Exercise aim
Copy out the lines of every record below, switching each "phylum" to "division" and keeping everything else the same.

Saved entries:
## begin
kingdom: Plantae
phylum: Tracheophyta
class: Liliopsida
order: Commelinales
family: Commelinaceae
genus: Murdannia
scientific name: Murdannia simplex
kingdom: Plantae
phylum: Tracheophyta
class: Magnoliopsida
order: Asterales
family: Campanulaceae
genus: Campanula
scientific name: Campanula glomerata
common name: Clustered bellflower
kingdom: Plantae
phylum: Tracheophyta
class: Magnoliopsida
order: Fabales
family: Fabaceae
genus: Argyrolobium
## end
Correct answer
kingdom: Plantae
division: Tracheophyta
class: Liliopsida
order: Commelinales
family: Commelinaceae
genus: Murdannia
scientific name: Murdannia simplex
kingdom: Plantae
division: Tracheophyta
class: Magnoliopsida
order: Asterales
family: Campanulaceae
genus: Campanula
scientific name: Campanula glomerata
common name: Clustered bellflower
kingdom: Plantae
division: Tracheophyta
class: Magnoliopsida
order: Fabales
family: Fabaceae
genus: Argyrolobium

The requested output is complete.